When doctors stick that annoying tongue depressor in your mouth, it isn't just an unintentional attempt to make you choke. In addition to checking out your throat, they are also taking a look at your tongue, which can tell them a lot about your internal health.
A healthy tongue is typically pink and covered by small nodules, called papillae. However, don't panic at any slight deviation from this description. Many tongue and mouth conditions are harmless, including canker sores, which are believed to be caused by stress and typically go away after two weeks. Geographic tongue, a condition that causes reddish spots that look like a map, is also usually harmless. Other conditions could be more serious and require a trip to the doctor or dentist.
White coating or white spots on your tongue or mouth
This could be a symptom of oral thrush, a yeast infection that develops inside the mouth, family physician Daniel Allan told the Cleveland Clinic blog Health Essentials. The patches, which may have the consistency of cottage cheese, are more common in the elderly (especially denture wearers) and people with weakened immune systems. People with diabetes and those who take inhaled steroids or antibiotics are also susceptible, Allan said.
White patches could also be a sign of leukoplakia, a condition in which the cells in the mouth grow excessively. The condition, which is common in people who use tobacco, can be a precursor to cancer, reports WebMD.
Bright red tongue
A red tongue could be an indicator for deficiency in folic acid and vitamin B-12. It could also be a sign of scarlet fever, an infection that causes the tongue to have a red and bumpy appearance resembling a strawberry. “If you have a high fever and a red tongue, you need to see your family doctor,” Allan said. “Antibiotics are necessary to treat scarlet fever.”
Black and 'hairy' tongue
Just as hair does on your body, papillae grow on your tongue throughout your lifetime. For some people they become extra long, which makes them more likely to harbor bacteria.
“Typically [black and hairy tongue] is brought on by smoking, drinking coffee and dark teas, or poor dental hygiene,” Jack Der-Sarkissian, a family physician with Kaiser Permanente in Southern California, told Readers' Digest. While it is important to take care of, you may be able to avoid a visit to the doctor or dentist for this one. “Removing the offending cause, like smoking, and brushing the tongue or using a tongue scraper, may be all you need,” Der-Sarkissian said.
Sore or bumpy tongue
Traumas such as biting your tongue or scalding it can cause pain in your mouth. But pain can also be an indicator of something more serious, like oral cancer. “A lump or sore on your tongue that doesn’t go away within two weeks could be an indication of oral cancer,” says Allan.

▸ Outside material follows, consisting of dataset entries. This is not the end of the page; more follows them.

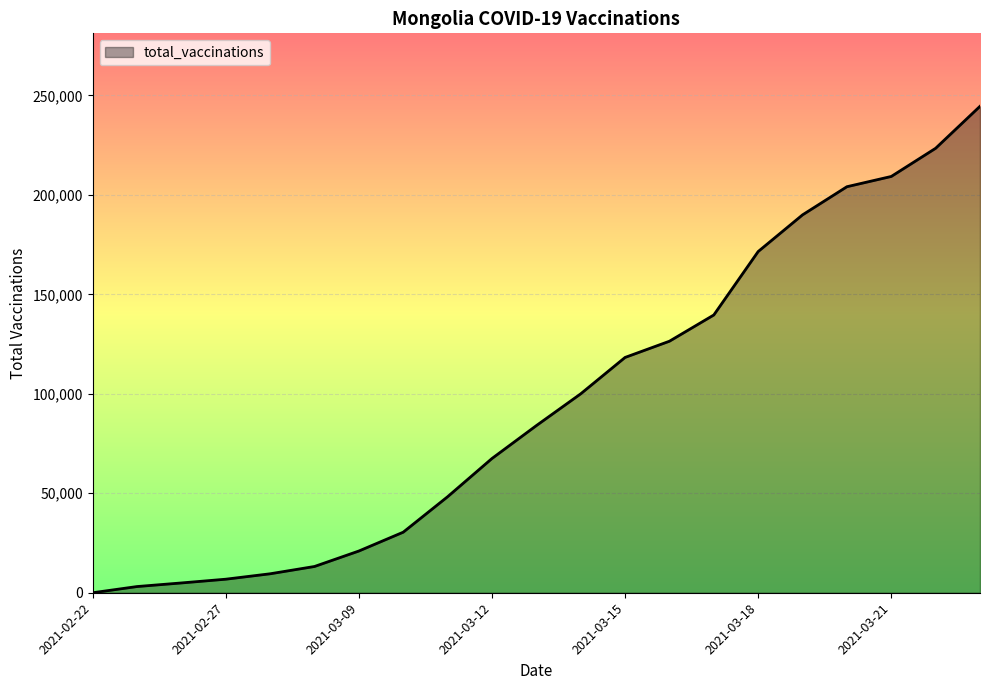

What is the maximum value shown in the chart?

244550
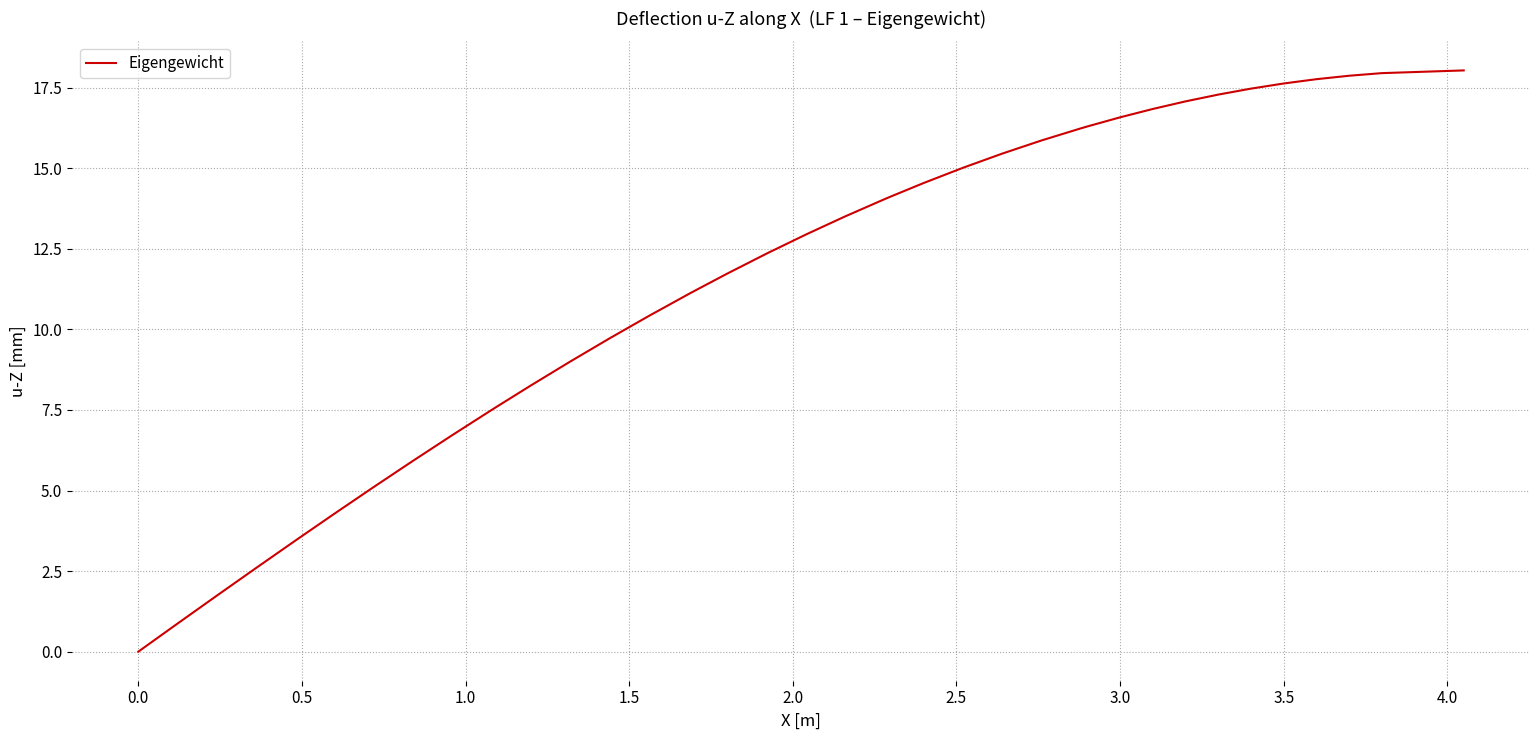

Count the number of categories in the chart.

40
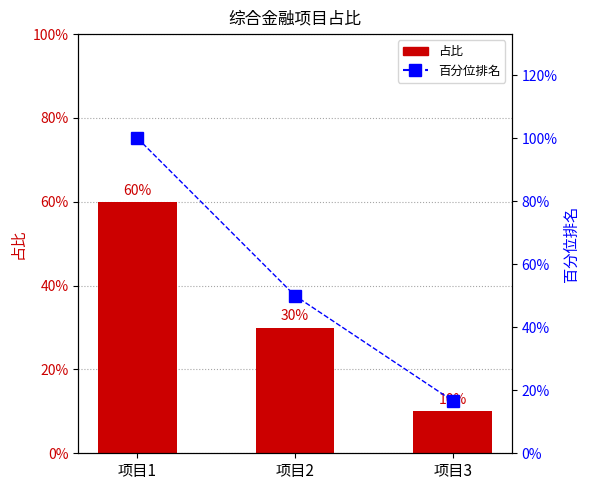

Between 项目3 and 项目2, which is larger?

项目2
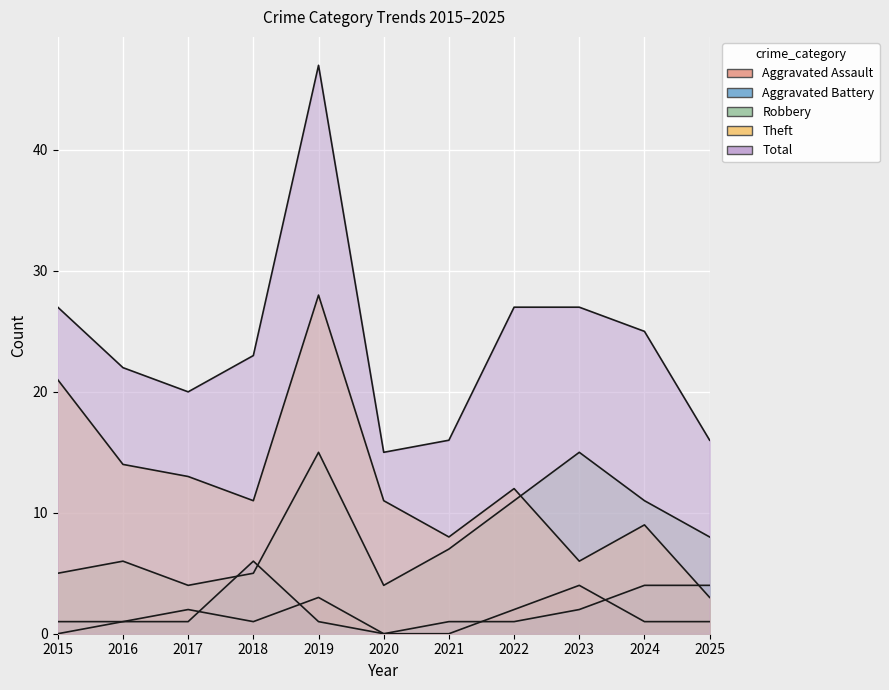

How many values in Aggravated Assault are above zero?

8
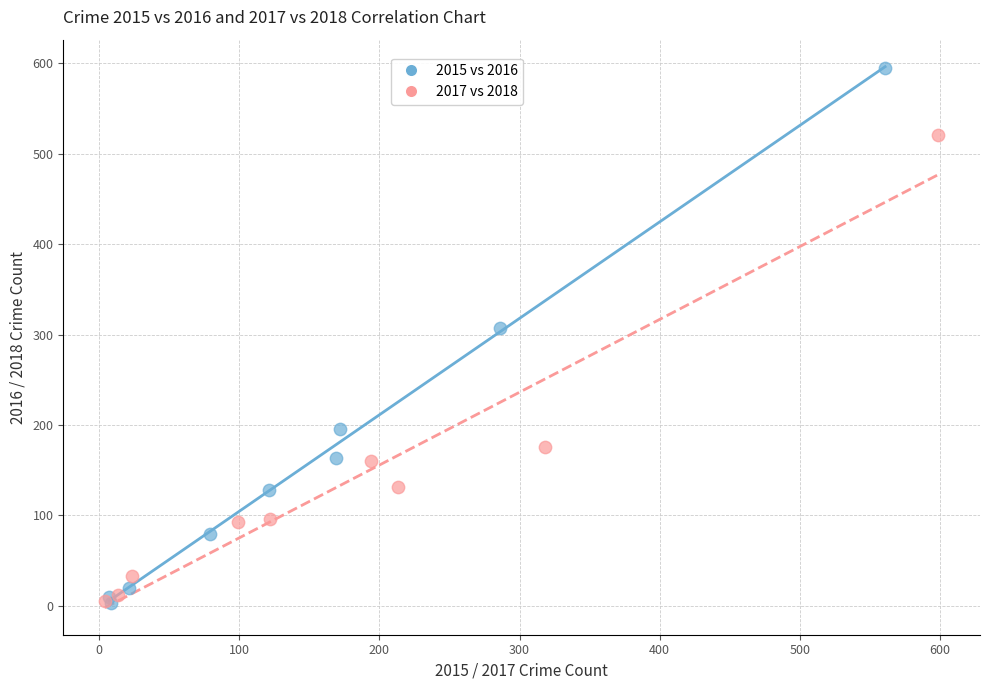

Which series reaches the maximum Y coordinate?

2015 vs 2016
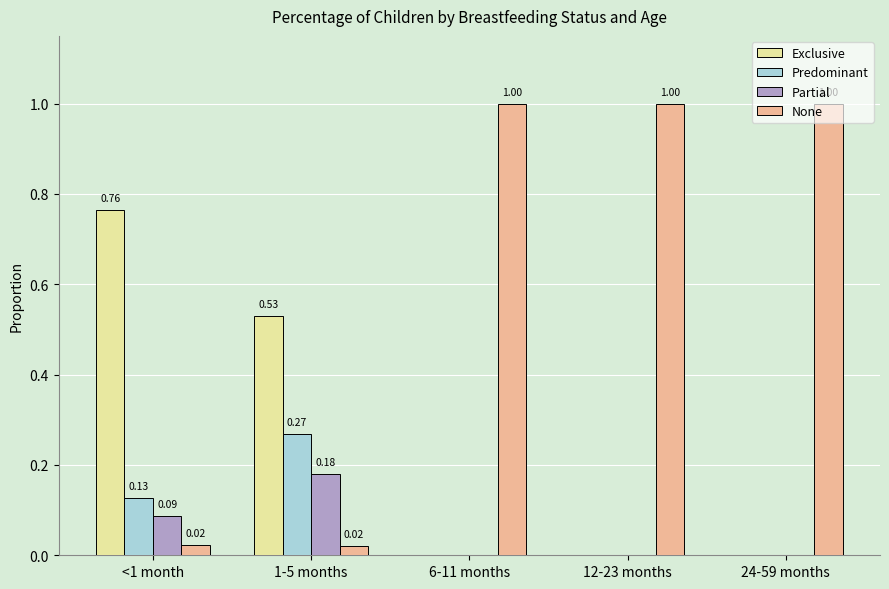

Which series has the largest total across all categories?

None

A burning sensation could mean you have developed an allergy to your toothpaste. The ingredient sodium lauryl sulfate (SLS), which makes toothpaste foamy, may cause the stinging. “Someone might be using one toothpaste their entire life, and then suddenly, their mouth starts hurting,” otolaryngologist Dale Amanda Tylor told Readers' Digest. Switching to toothpaste without SLS could help reduce irritation, but for other causes, a doctor may need to prescribe antibiotic rinses or pills, Tylor said.
Health experts recommend that you check your tongue every day when you brush and consult with a medical professional if you notice conditions that do not go away within two weeks.